Thermodynamic irreversibility is a crucial property of living matter. Irreversible processes maintain spatiotemporally complex structures and functions characteristic of living systems. In high-dimensional biological dynamics, robust and general quantification of irreversibility remains a challenging task due to experimental noise and nonlinear interactions coupling many degrees of freedom. Here we use deep learning to identify tractable, low-dimensional representations of phase-field patterns in a canonical protein signaling process -- the Rho-GTPase system -- as well as complex Ginzburg-Landau dynamics. We show that factorizing variational autoencoder neural networks learn informative pattern features robustly to noise. Resulting neural-network representations reveal signatures of mesoscopic broken detailed balance and time-reversal asymmetry in Rho-GTPase and complex Ginzburg-Landau wave dynamics.

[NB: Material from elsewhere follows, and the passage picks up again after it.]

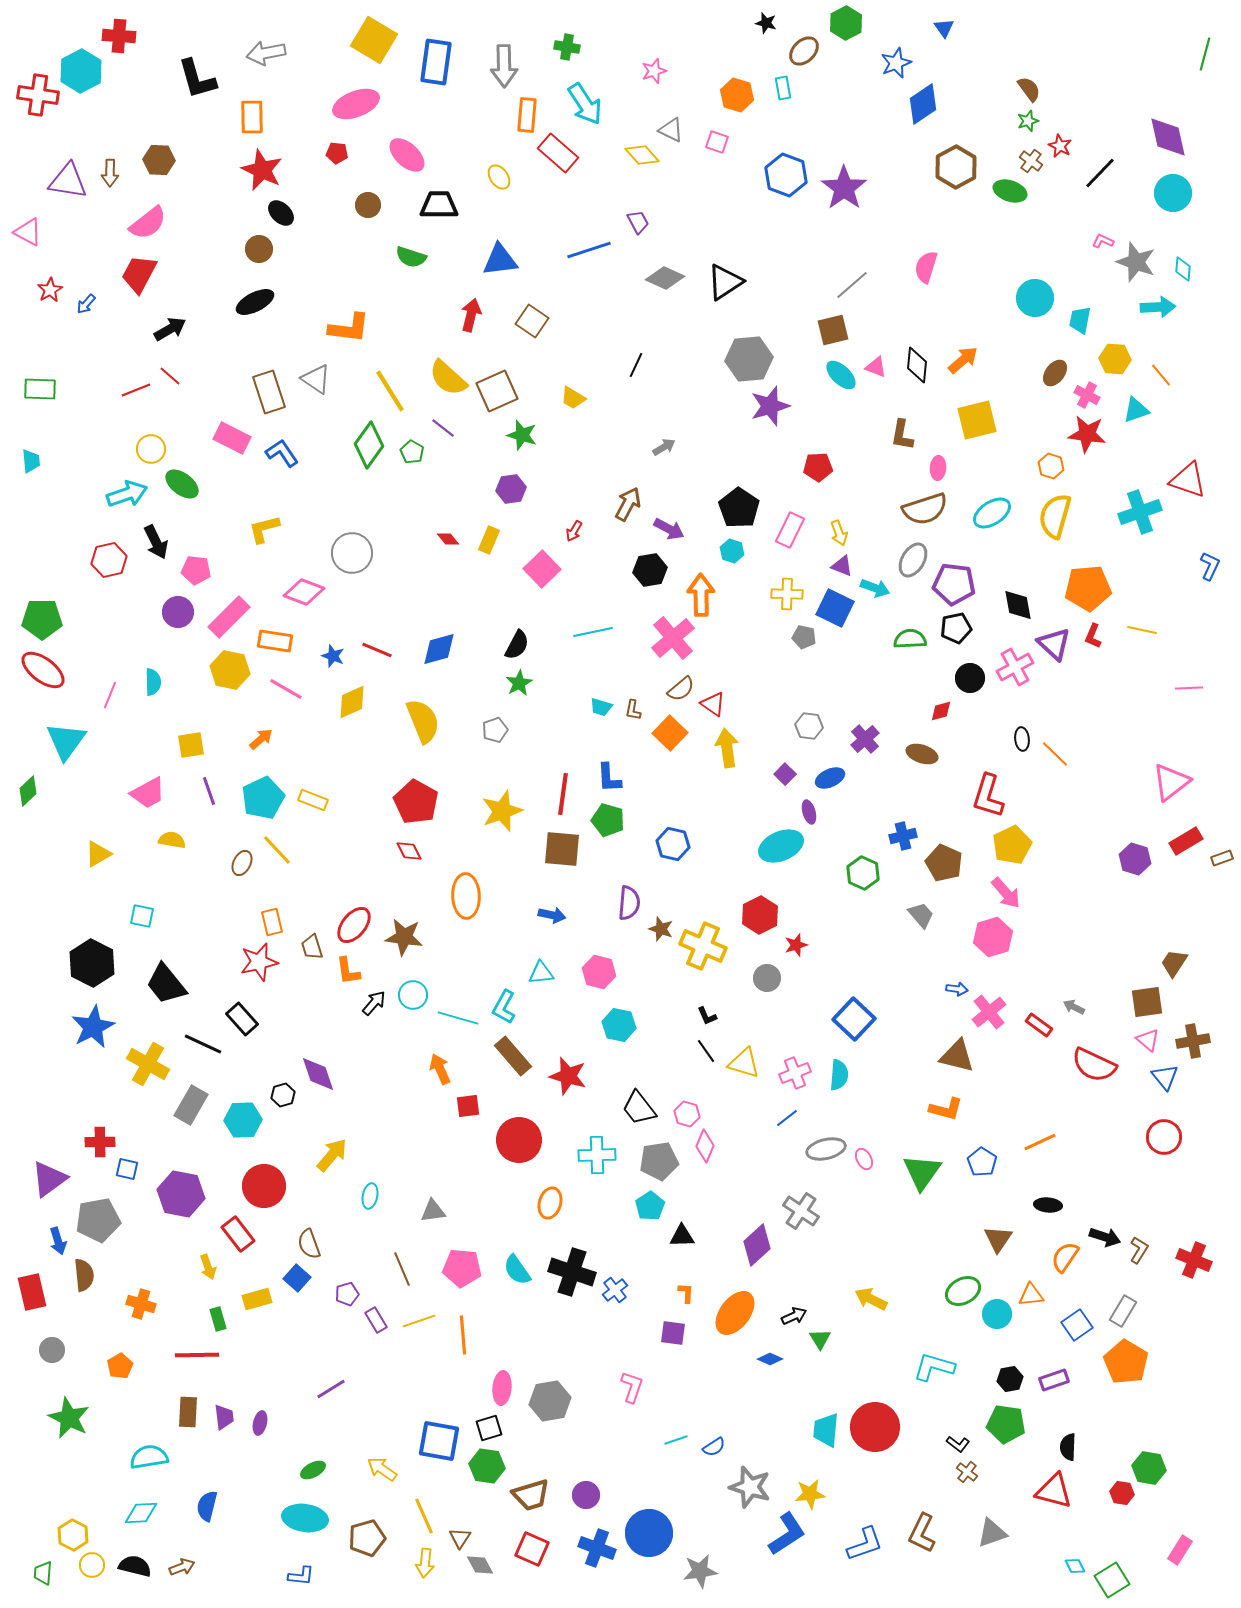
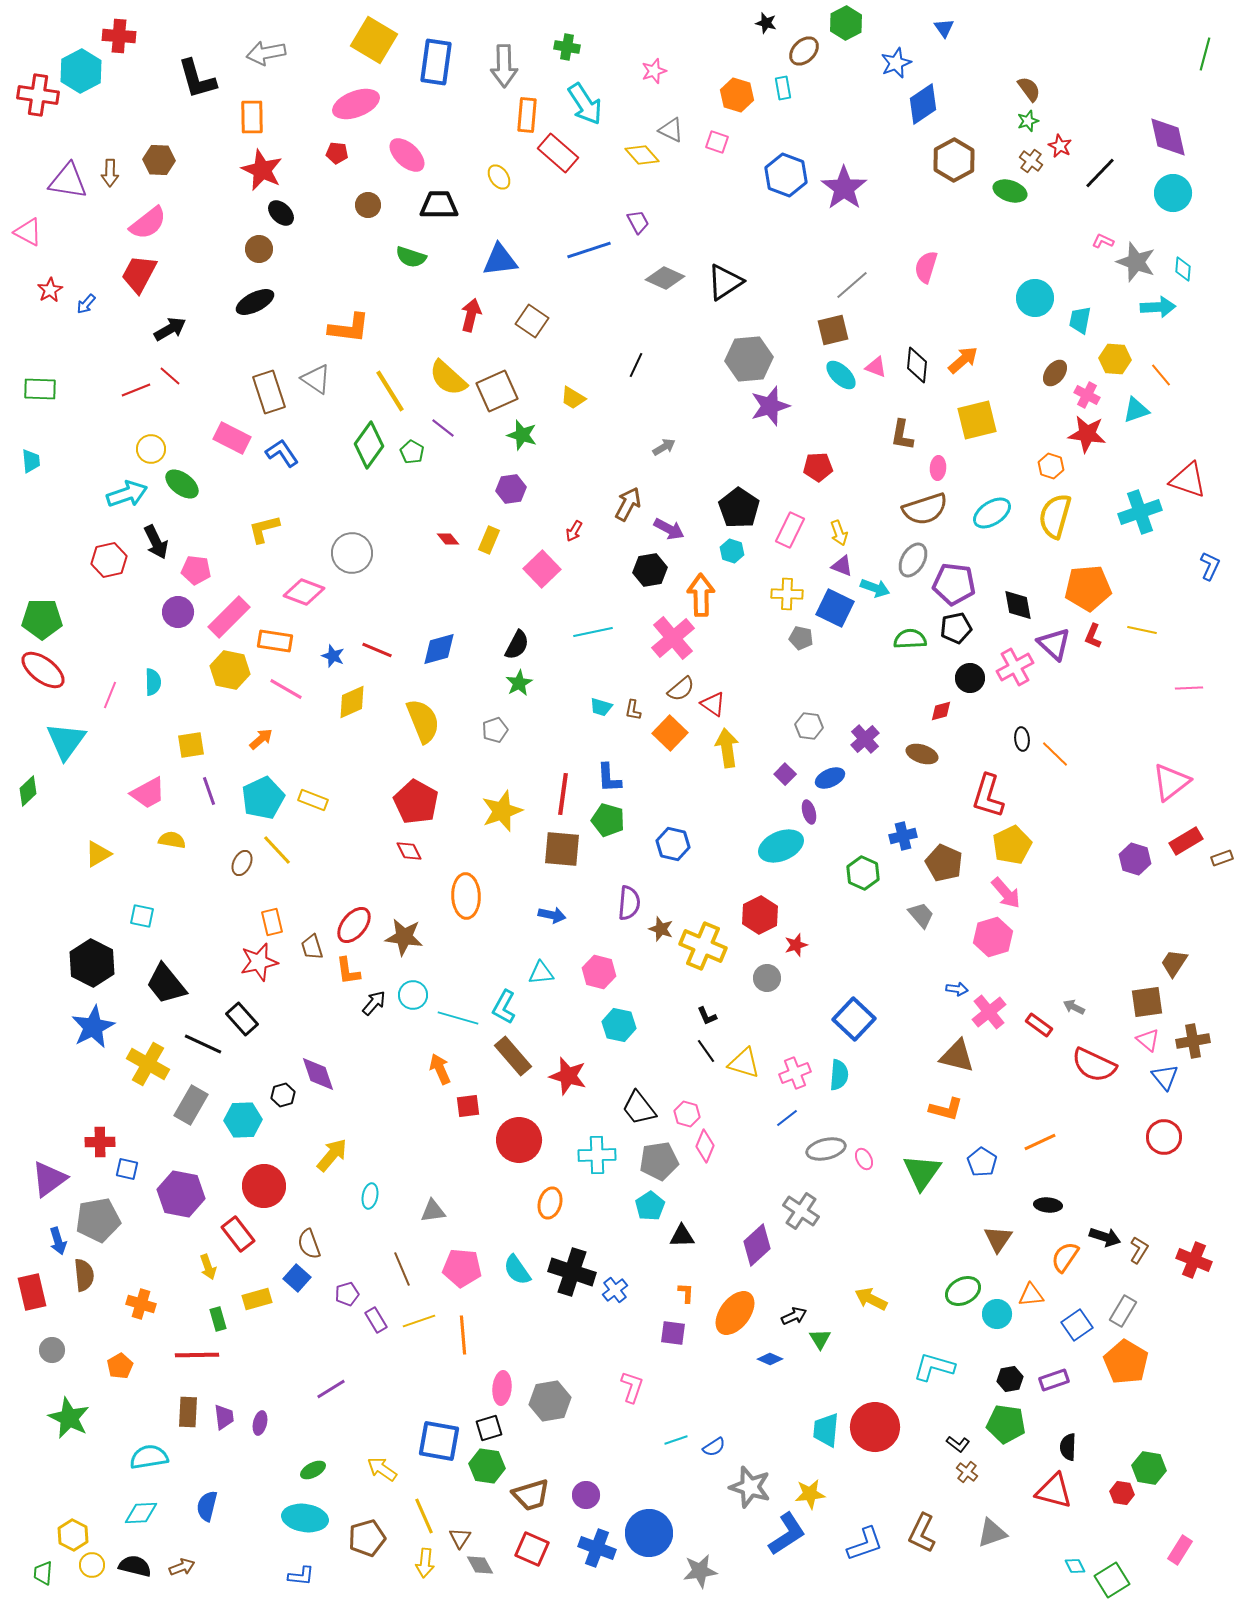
brown hexagon at (956, 167): moved 2 px left, 7 px up
gray pentagon at (804, 637): moved 3 px left, 1 px down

Applying the compression-based Ziv-Merhav estimator of irreversibility to representations, we recover irreversibility trends across complex Ginzburg-Landau patterns varying widely in spatiotemporal frequency and noise level. Irreversibility estimates from representations similarly recapitulate cell-activity trends in a Rho-GTPase patterning system undergoing metabolic inhibition. Additionally, we find that our irreversibility estimates serve as a dynamical order parameter, distinguishing stable and chaotic dynamics in these nonlinear systems. Our framework leverages advances in deep learning to offer robust, model-free measurements of nonequilibrium and nonlinear behavior in complex living processes.